Data Training
The Data Training tab is where you upload and prepare content that the chatbot will use to generate accurate and helpful responses.
This tab supports three types of data ingestion:
- Upload Files
- Import via Sitemap with Regex
- Enter Direct URLs
Upload Files
You can upload text and document files such as:
- PDF, TXT, CSV, DOCX, and PPTX
- Limit: Maximum 30MB in total; each individual file must not exceed 15MB
Steps to Upload
- Click Choose Files and select your document(s)
- Click Upload
- Once uploaded, files will appear below the uploaded field
- You can:
- Click the ❌ cross icon to remove files before submission
- Click Submit to train them
Note: If your uploaded file doesn’t appear under Uploaded Data, it means the training failed or upload was incomplete — try uploading again.
Advanced Data Extraction via Sitemap
This section allows importing structured web content using a sitemap and optional regular expression filter.
Fields
- Sitemap: Enter your site’s sitemap URL (e.g.,
https://domain.com
) - Regular Expression: (Optional) Filter specific URLs (e.g.,
/travel
,release/2023
)
Actions
Click Preview to review fetched content
- A Preview Modal opens where you can:
- Toggle Auto Crawl (on = periodic auto-refresh; off = static data)
- Click Cancel to exit or Train to begin processing
Enter Comma-Separated URLs
Quickly train your bot using a list of specific page URLs.
Example Format:
(e.g., https://abc.com
, https://abc.com/travel
, https://xyz.com/test
)
-
Paste multiple URLs separated by commas
-
Click Preview to review fetched content
-
A Preview Modal opens where you can:
- Toggle Auto Crawl (on = periodic auto-refresh; off = static data)

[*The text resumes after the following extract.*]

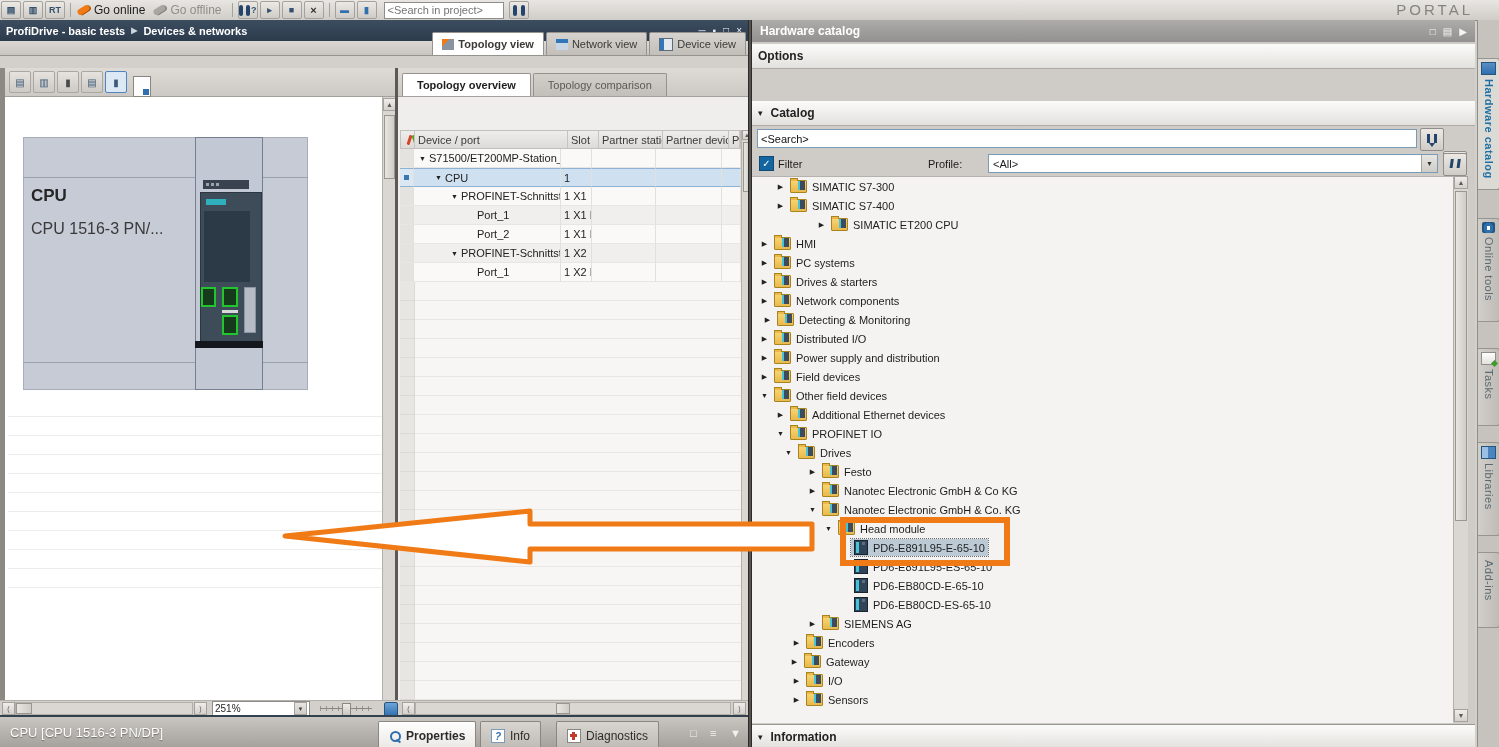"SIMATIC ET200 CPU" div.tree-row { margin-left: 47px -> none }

- Click Cancel to exit or Train to begin processing
Training Flow Logic
- After you Submit or Train, the data enters a Queued state
- If the training is successful, the content will move to the Uploaded Data tab
- If you do not see the content in the Uploaded tab, the training failed — retry the upload or check formatting
Key Concepts
-
✅ Uploaded Data: These are the only documents and URLs the chatbot uses to answer questions.
-
🕓 Queued Data: Content that is still being processed.
Note: Queued content does not affect chatbot responses until it appears in Uploaded Data.
-
⚙️ Auto Crawl Toggle:
When enabled, your chatbot will periodically re-fetch and retrain on the URL’s content.
When disabled, it stays fixed and won’t update unless retrained manually.
Best Practices
- Always verify file size and format before uploading.
- Use clear and crawlable web pages for best URL training results.
- Regularly monitor Queued Data and retry failed uploads if needed.
- Keep Auto Crawl enabled only for content that changes frequently.